▶ Task goal
Only the text of the records belongs in the answer, copied exactly, with every picture omitted.
•••••
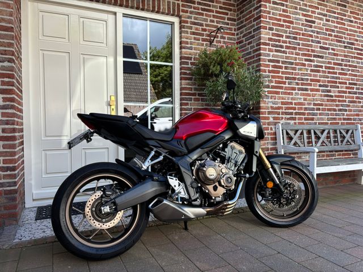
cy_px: 136
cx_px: 182
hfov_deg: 67.3
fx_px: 273
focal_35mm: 26
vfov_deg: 53.1
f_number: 1.6
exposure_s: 1/402
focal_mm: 5.96
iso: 50
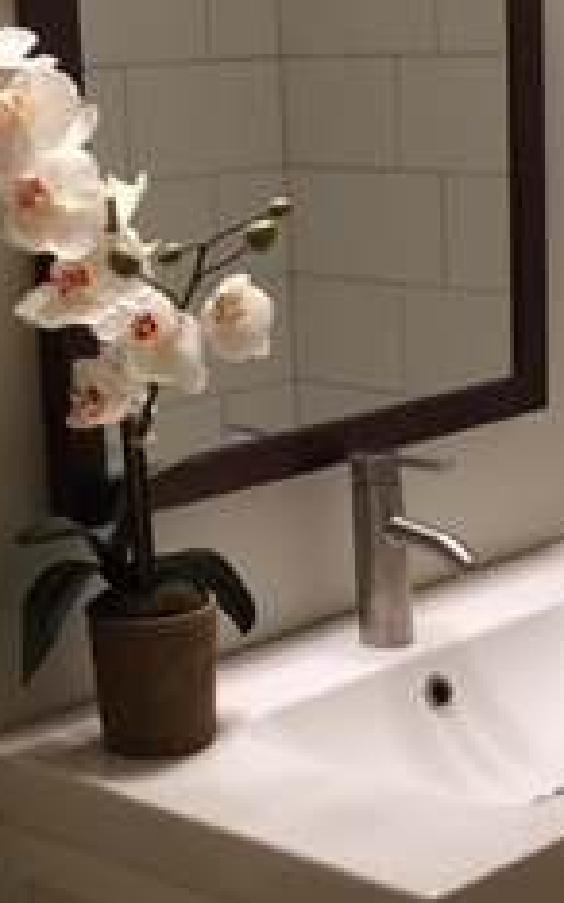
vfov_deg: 24.6
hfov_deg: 15.5
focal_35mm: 84
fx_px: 2068
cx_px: 282
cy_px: 424
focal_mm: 4.15
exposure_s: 1/30
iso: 100
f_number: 2.2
•••••
▶ Exercise solution
cy_px: 136
cx_px: 182
hfov_deg: 67.3
fx_px: 273
focal_35mm: 26
vfov_deg: 53.1
f_number: 1.6
exposure_s: 1/402
focal_mm: 5.96
iso: 50
vfov_deg: 24.6
hfov_deg: 15.5
focal_35mm: 84
fx_px: 2068
cx_px: 282
cy_px: 424
focal_mm: 4.15
exposure_s: 1/30
iso: 100
f_number: 2.2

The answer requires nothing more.